Prompt: Transcribe exactly, please, the lines from the one containing "Mastering the Art of" through the end of the records below, and leave out the pictures.

Records for the task:
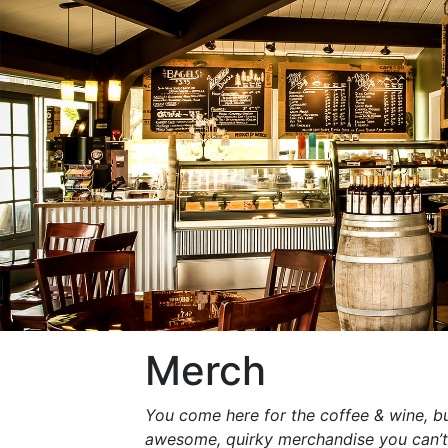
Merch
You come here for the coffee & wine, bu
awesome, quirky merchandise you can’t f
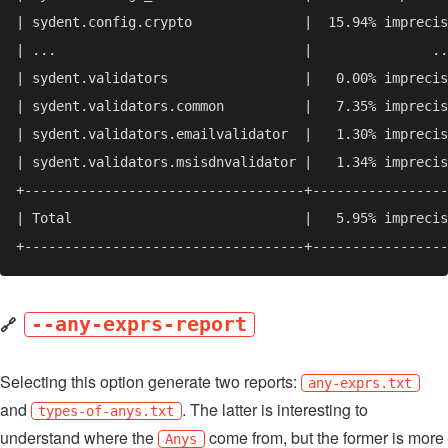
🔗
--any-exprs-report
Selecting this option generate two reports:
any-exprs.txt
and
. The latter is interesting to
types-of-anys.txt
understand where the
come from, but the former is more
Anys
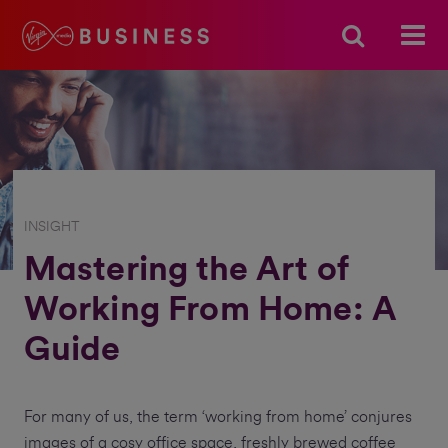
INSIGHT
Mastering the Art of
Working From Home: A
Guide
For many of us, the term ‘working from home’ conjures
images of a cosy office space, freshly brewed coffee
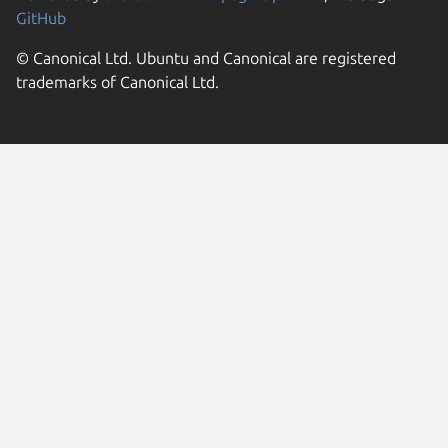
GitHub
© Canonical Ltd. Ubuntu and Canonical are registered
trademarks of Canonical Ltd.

Finished exercise:
Mastering the Art of
Working From Home: A
Guide
For many of us, the term ‘working from home’ conjures
images of a cosy office space, freshly brewed coffee
GitHub
© Canonical Ltd. Ubuntu and Canonical are registered
trademarks of Canonical Ltd.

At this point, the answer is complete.